翼の部分を左右に広げて見せると、リィラの顔がぱああっと明るくなった。


(うきゃああ! やばい!天使だ!天使がいる!!)


「これは..... 本当に... 鳥に見えるな... 」


「故郷では願いを込めてこれを折るんです。 願い事が鳥の様に羽ばたき、天に届きますようにと。」


キラキラとした笑顔でじーっと折り鶴を見ていたリィラは、一瞬はっ!としてからおずおずとフィアナに向き合った。
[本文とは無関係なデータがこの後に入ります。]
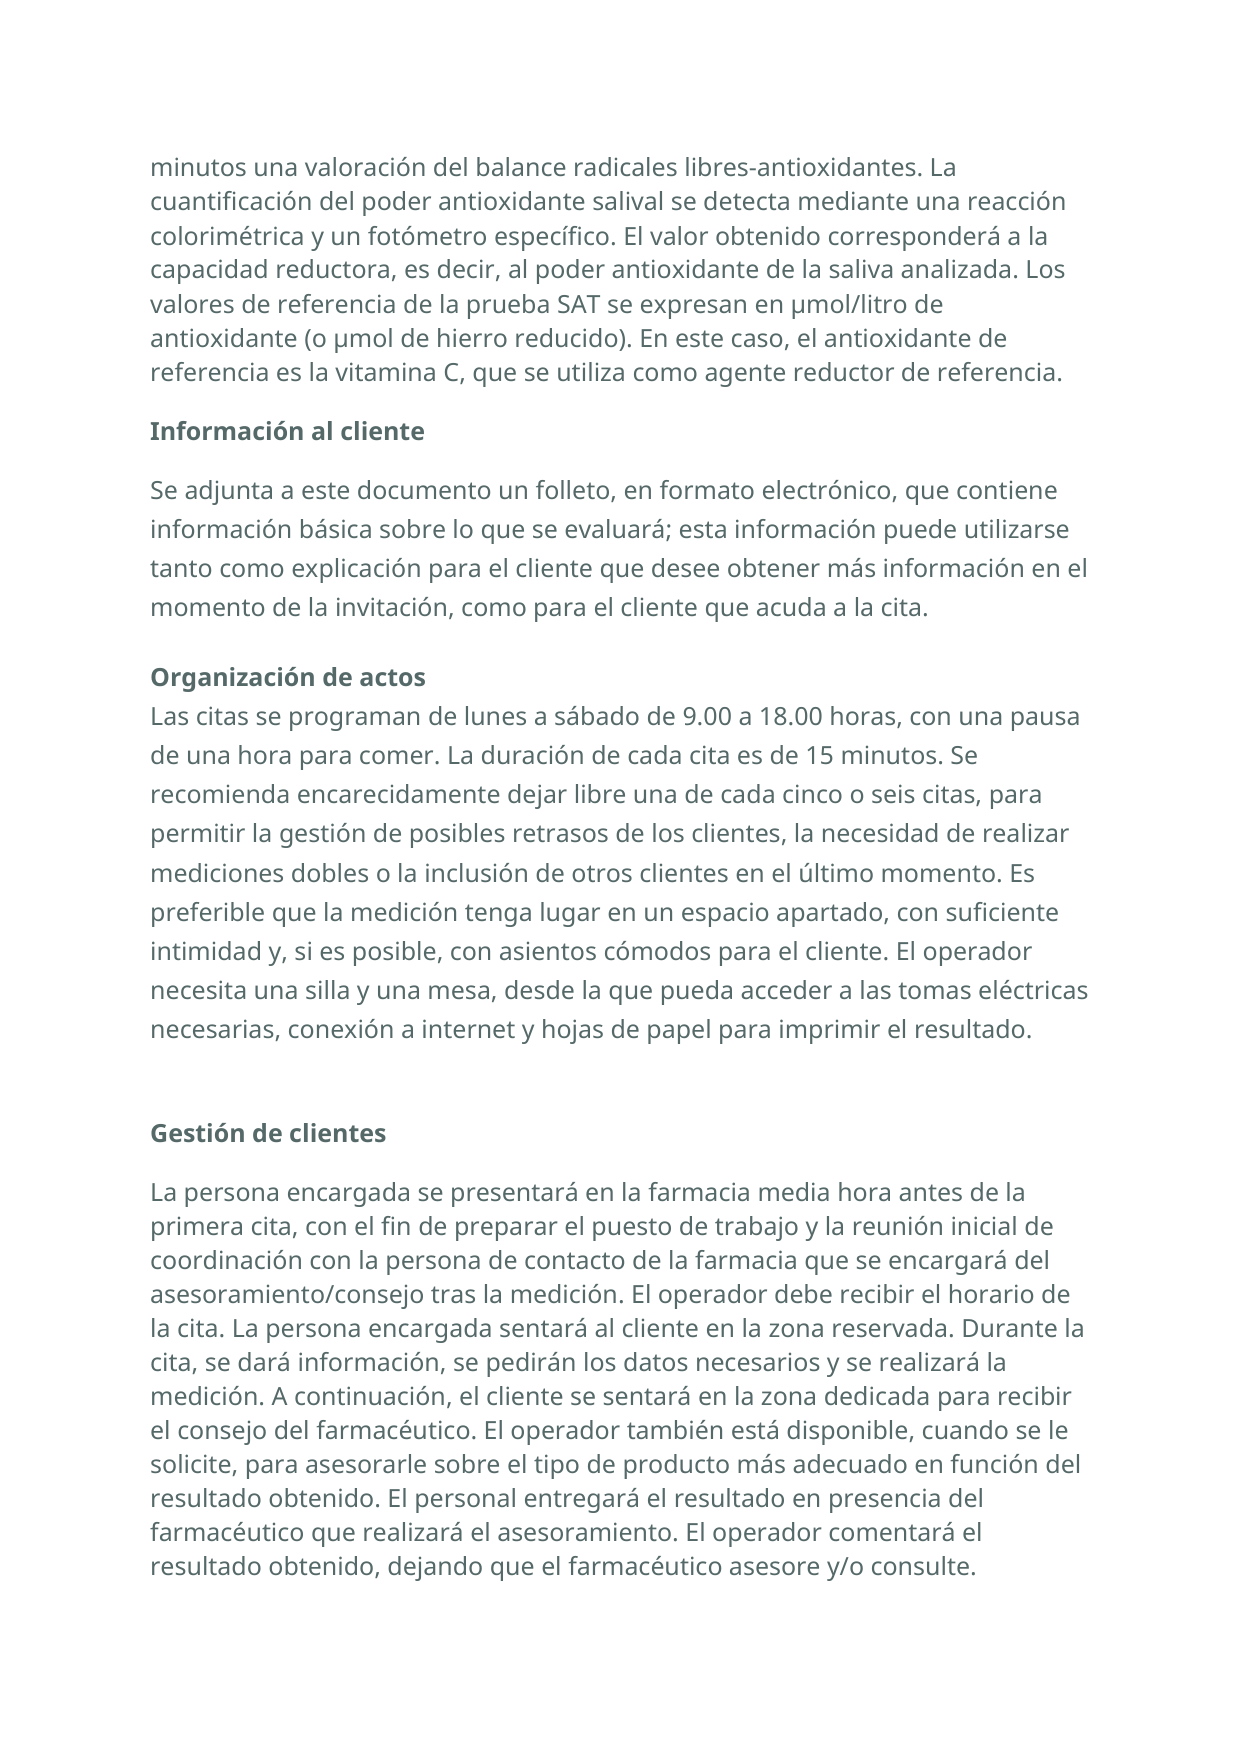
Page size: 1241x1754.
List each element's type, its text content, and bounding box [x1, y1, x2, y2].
「お姉さん、あの、助けてくれて…ありがとうございます… それと、この鳥さんも…」


「ふふ、どういたしまして! 気に入っていただけて良かったです!」



やっとリィラが二人… 主に怖がっていたフィアナに馴染んだ頃、馬車は城壁の門をくぐり、衛兵が侯爵に向かって敬礼する。


「おかえりなさいませ侯爵様、ご無事でなによりです!」


先ほど起こった盗賊の件は、先んじて護衛の一人が早馬で衛兵に事の次第を簡潔に知らせていた。


「ああ、危なかったけどこのお二人のおかげでなんとかね… この街道の先と森の中に盗賊を捕らえてあるから、あとで回収に行ってくれるよう頼む。 森の中の場所は後で詰め所に報告しよう。」


「はっ! かしこまりました!」


「お待たせしました、このまま私の屋敷にご案内します。」



車窓から見えるイデルの街はとても活気があり、人々の表情も明るい。 カーライル領は領主の評判がいいとエリオラダが言っていたが、それはあながち間違いではないのかもしれない。


市場を通り抜けた先の緩やかな坂道を登っていくと、綺麗な生垣に囲まれた大きな屋敷が見えた。 あれが恐らくカーライル侯爵邸だろう。 


ほどなくして馬車が停まると、先に侯爵家一家が降り、まだ中にいたフィアナとミーアの二人にカーライル候が手を差し出し、下車を促した。